D'ores et déjà, la crise n'est pas seulement financière. Elle frappe aussi la production, entraînant des licenciements et du chômage technique. Même les statistiques officielles, faites pourtant pour dissimuler l'ampleur du chômage, viennent d'en constater la hausse brutale. Ceux qui travaillent dans le bâtiment, dans l'immobilier, dans l'automobile et chez ses sous-traitants, n'ont pas besoin de statistiques pour sentir la menace sur leur emploi. Et c'est la spirale infernale de l'économie capitaliste en crise : plus on licencie, plus le chômage augmente, moins il y a de consommateurs et plus la crise s'aggrave. Et même cela est une aubaine pour les plus gros requins du capitalisme qui ont là une occasion de racheter, pour une bouchée de pain, leurs concurrents éclopés.
Devant la gravité de la crise, le Premier ministre Fillon en appelle à « l'unité nationale ». Quand l'économie va bien, la classe capitaliste encaisse seule les bénéfices. Quand cela va mal, elle voudrait que ceux qu'elle exploite lui viennent en aide ! Leur « unité nationale », c'est de faire payer les victimes pour venir au secours des coupables !
Les travailleurs n'ont aucune solidarité à avoir vis-à-vis de ces groupes industriels et financiers qui les exploitent et qui conduisent l'économie à la catastrophe. La question décisive pour l'avenir est, au contraire, comment défendre notre emploi et notre pouvoir d'achat contre la rapacité du patronat.

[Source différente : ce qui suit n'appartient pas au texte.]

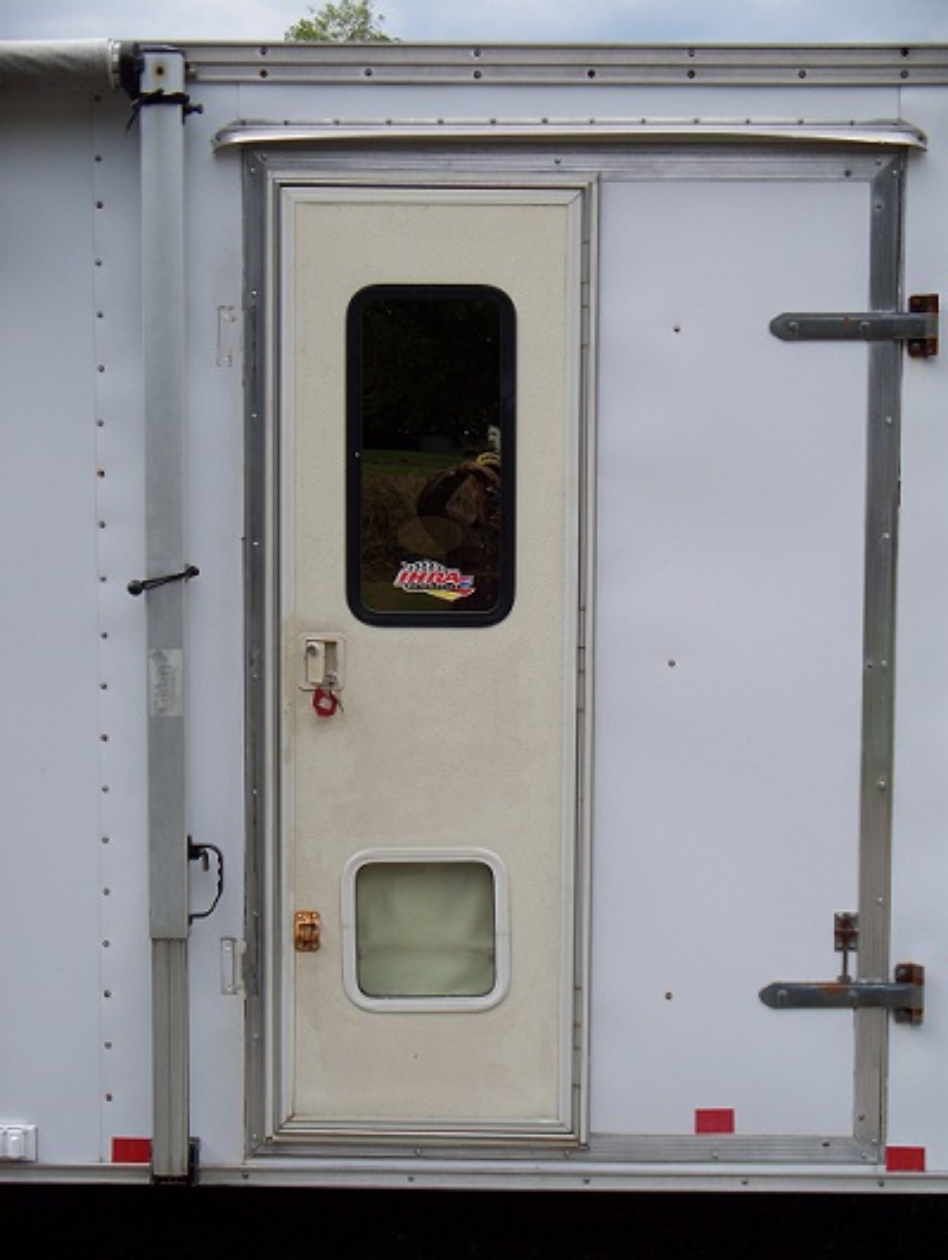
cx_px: 474
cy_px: 630
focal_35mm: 61
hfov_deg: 24.1
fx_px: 2224
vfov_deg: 31.7
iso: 64
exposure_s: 1/640
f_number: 3.1
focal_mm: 12.89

Sarkozy, ce « porteur d'eau » des riches, a expliqué doctement la semaine dernière que, s'il y a de mauvais capitalistes, le capitalisme, lui, est bon. Le capitaine du Titanic n'aurait pas osé chanter les qualités du bateau au moment où il s'enfonçait dans les flots !
Une organisation économique qui, pour enrichir une petite minorité, ruine l'existence de la majorité, est appelée à disparaître. OEuvrer à cela a fait partie des meilleures traditions du mouvement ouvrier. Il les retrouvera et c'est la seule chose de bien qui puisse sortir de la faillite patente du capitalisme.